The Integrated Waste Treatment Unit at DOE's Idaho Site.

IDAHO FALLS, Idaho – Technical experts from around the country recently converged in Idaho Falls to aid DOE’s efforts to safely and effectively start up the Integrated Waste Treatment Unit (IWTU), intended to treat the approximately 900,000 gallons of remaining radioactive liquid tank waste at DOE’s Idaho Site.

   Scientists and engineers from DOE-Idaho, DOE-Headquarters, the Idaho National Laboratory, Idaho Cleanup Project, the National Engineering Technology Laboratory, and Hazen Research met at a Fluidized Bed Workshop in mid-April to discuss the mechanical processes that take place within the IWTU’s Denitration Mineralization Reformer (DMR), a key reaction vessel in the facility. The IWTU uses steam-reforming technology to convert the liquid sodium-bearing waste to a granular solid, which is transferred to stainless steel canisters for safe storage and eventual disposal.

   The gathered experts discussed the conditions observed inside the DMR during three prior waste simulant runs. During these runs, which used a non-radioactive chemical mixture with similar properties as the actual liquid waste stored in three underground tanks, operators and engineers noticed the formation of a bark-like material inside the DMR vessel walls. Not only did the bark-like material alter the ideal treatment conditions inside the treatment vessel, it also impacted the performance of the IWTU’s auger-grinder (reduces the granular solid size suitable for transfer to the stainless steel canisters) when the material shed from the vessel walls. Notably, though, the bark-like material found in the treatment vessel after the third simulant run was not as extensive and was easier to remove than similar material found after an earlier simulant campaign.   

   The workshop participants discussed what process operating conditions could be contributing to the bark-like formation inside the DMR vessel. At a second Fluidized Bed Workshop scheduled to be held this week in Idaho Falls, scientists and engineers will discuss what might be the ideal fluidized bed process conditions in terms of vessel temperature, ideal amount of alumina to keep inside the vessel, and the flow rate of the liquid waste into the alumina media. Proposed changes will likely be incorporated into the next waste simulant run.

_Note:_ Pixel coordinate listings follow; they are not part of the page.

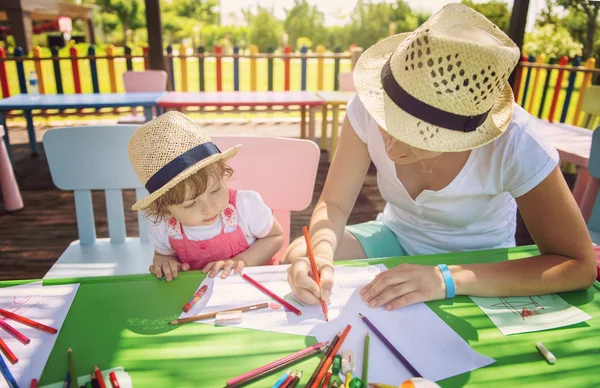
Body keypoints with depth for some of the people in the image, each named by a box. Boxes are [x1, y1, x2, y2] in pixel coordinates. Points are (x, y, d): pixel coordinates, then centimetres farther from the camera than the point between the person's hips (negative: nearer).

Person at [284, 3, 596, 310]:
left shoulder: (513, 142, -30)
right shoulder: (368, 107, -24)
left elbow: (579, 265, -27)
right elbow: (334, 203, -16)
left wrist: (450, 279, -40)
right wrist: (321, 254, -38)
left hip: (479, 263, -1)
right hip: (396, 237, 2)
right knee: (295, 257, -20)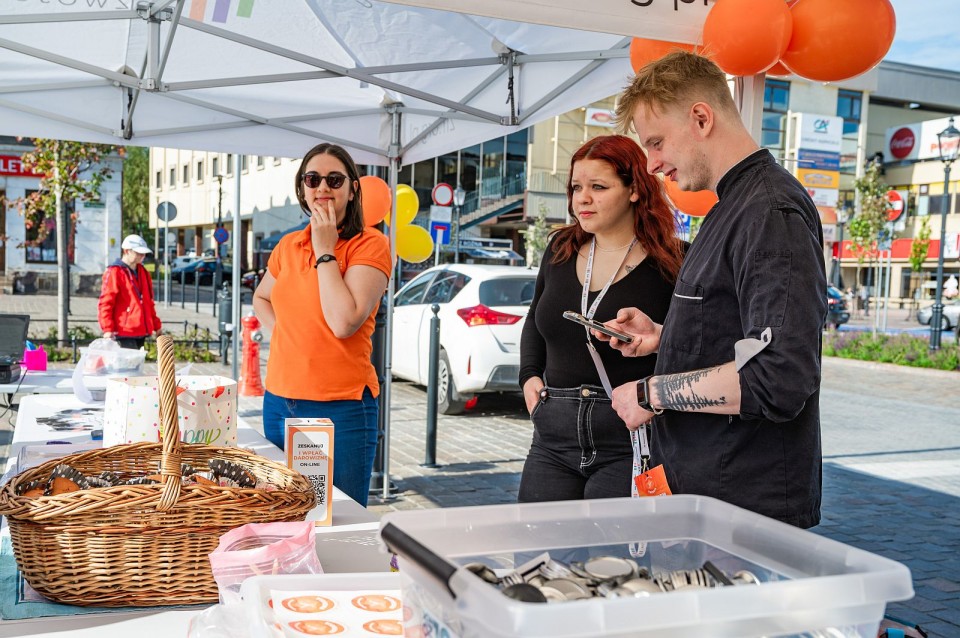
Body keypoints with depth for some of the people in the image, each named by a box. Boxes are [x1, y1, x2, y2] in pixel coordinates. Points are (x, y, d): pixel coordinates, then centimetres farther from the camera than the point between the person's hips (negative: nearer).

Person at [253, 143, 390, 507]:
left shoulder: (370, 245, -8)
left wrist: (325, 251, -13)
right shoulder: (288, 246, 9)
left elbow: (344, 322, -21)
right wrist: (280, 332, 9)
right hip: (278, 402, 6)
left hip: (340, 408, -6)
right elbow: (261, 297, 29)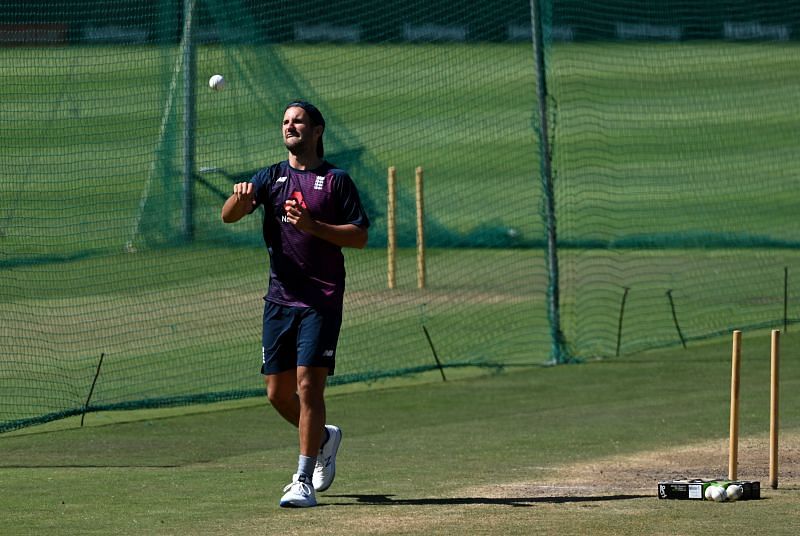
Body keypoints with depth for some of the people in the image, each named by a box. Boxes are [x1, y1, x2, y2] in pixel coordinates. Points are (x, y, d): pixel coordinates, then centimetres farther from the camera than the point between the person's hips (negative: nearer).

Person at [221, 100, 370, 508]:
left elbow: (359, 236, -3)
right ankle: (323, 438, 36)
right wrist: (240, 198, -26)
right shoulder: (270, 177, 11)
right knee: (278, 393, 7)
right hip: (280, 300, 4)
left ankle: (304, 482, -12)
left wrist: (312, 226, -16)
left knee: (309, 383, -13)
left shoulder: (336, 180, 2)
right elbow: (228, 216, -3)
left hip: (321, 301, -4)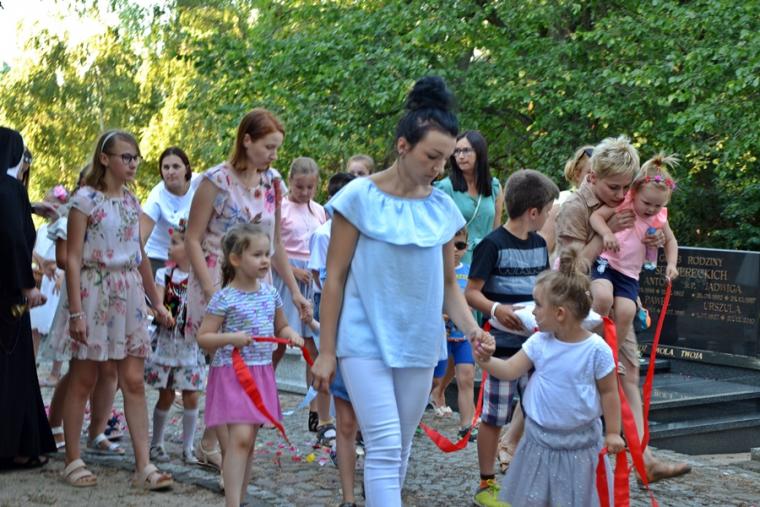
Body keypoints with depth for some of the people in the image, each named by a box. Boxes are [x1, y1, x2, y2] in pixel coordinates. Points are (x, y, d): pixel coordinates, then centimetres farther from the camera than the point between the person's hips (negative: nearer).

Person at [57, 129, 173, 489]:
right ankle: (73, 461, 12)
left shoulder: (132, 202, 12)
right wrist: (75, 311, -16)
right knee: (83, 380, 2)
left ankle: (144, 466, -1)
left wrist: (156, 301, 18)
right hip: (94, 293, -5)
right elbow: (73, 258, -10)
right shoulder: (86, 199, -6)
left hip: (129, 296, 5)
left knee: (134, 381, 0)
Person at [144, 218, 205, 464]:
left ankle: (188, 448, 11)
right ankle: (156, 443, 19)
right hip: (167, 344, 0)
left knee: (191, 397, 1)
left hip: (192, 345, 0)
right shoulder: (165, 275, 2)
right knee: (166, 396, 4)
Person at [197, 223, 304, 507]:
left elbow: (281, 327, 21)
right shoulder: (225, 298, -11)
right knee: (240, 438, -16)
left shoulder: (270, 293, 7)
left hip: (262, 374, 6)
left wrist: (292, 336, -1)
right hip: (232, 373, -6)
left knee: (249, 441, 11)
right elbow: (203, 337, -9)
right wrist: (231, 338, -25)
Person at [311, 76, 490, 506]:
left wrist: (472, 328, -6)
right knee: (384, 448, -12)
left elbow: (448, 284, 12)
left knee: (402, 448, 12)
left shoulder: (443, 208, 5)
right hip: (366, 342, -5)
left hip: (420, 344, 5)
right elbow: (336, 278, -4)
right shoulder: (360, 197, -7)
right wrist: (326, 351, -4)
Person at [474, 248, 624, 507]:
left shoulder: (596, 349, -15)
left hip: (579, 442, -4)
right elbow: (510, 370, -4)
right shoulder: (539, 343, -3)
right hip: (540, 438, 4)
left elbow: (608, 392, -6)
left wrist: (613, 432, -3)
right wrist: (487, 361, -23)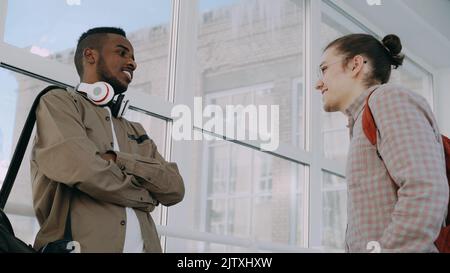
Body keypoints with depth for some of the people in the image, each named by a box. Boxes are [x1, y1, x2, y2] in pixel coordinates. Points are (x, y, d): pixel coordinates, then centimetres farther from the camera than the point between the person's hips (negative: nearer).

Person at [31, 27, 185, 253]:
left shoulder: (135, 131, 22)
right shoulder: (59, 102, 6)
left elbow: (175, 188, 9)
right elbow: (80, 168, -11)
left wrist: (117, 160, -5)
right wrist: (145, 195, 3)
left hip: (145, 245, 4)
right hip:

   During the winter, DOE convened a Chemistry Summit of scientific experts to examine the chemical processes that take place inside the DMR during simulant treatment. The group identified potential equipment and process modifications to address the chemistry and fluidization issues. Some of these solutions can be implemented in the near term, while others will require additional testing. The near-term path forward is to implement some of the team’s recommendations during the next planned simulant run.

   In the first three simulant runs, IWTU processed about 90,000 gallons, which is equivalent to about one-tenth the amount of sodium-bearing waste in the tank farm. The simulant runs have provided valuable plant operating data that will be evaluated as part of the DOE’s decision to proceed to hot operation of the facility. DOE is taking a deliberative approach to identify and resolve any technical issues that could negatively impact the facility and to ensure safe and reliable radioactive waste treatment operations at IWTU.  

   DOE is working to meet an agreement with the state of Idaho to begin actual waste processing at IWTU by Sept. 30, 2016. The Department will only begin operations at the IWTU, however, when it is safe to do so.